* BEGIN INPUT RECORDS *

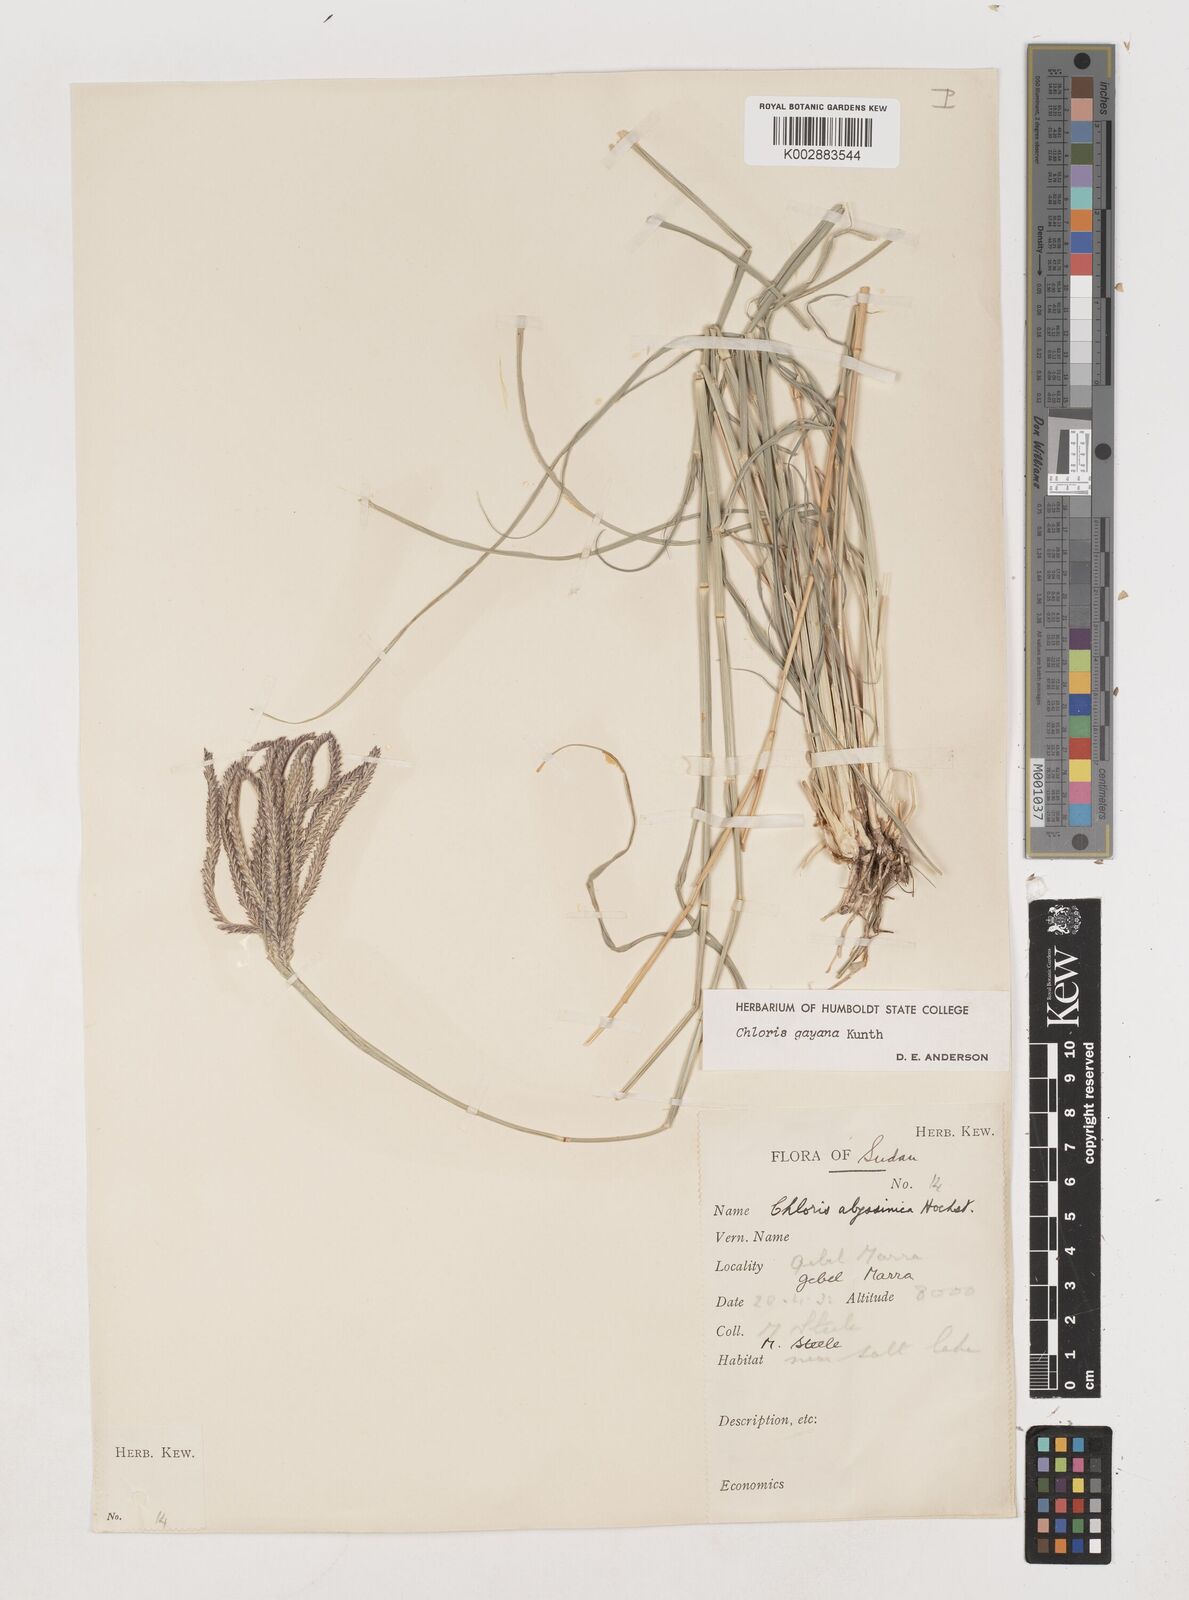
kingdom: Plantae
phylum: Tracheophyta
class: Liliopsida
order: Poales
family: Poaceae
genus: Chloris
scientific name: Chloris gayana
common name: Rhodes grass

* END INPUT RECORDS *

• [TASK GOAL]
Could you copy every line of the data above word for word, leaving out the pictures?

• [THE RESPONSE]
kingdom: Plantae
phylum: Tracheophyta
class: Liliopsida
order: Poales
family: Poaceae
genus: Chloris
scientific name: Chloris gayana
common name: Rhodes grass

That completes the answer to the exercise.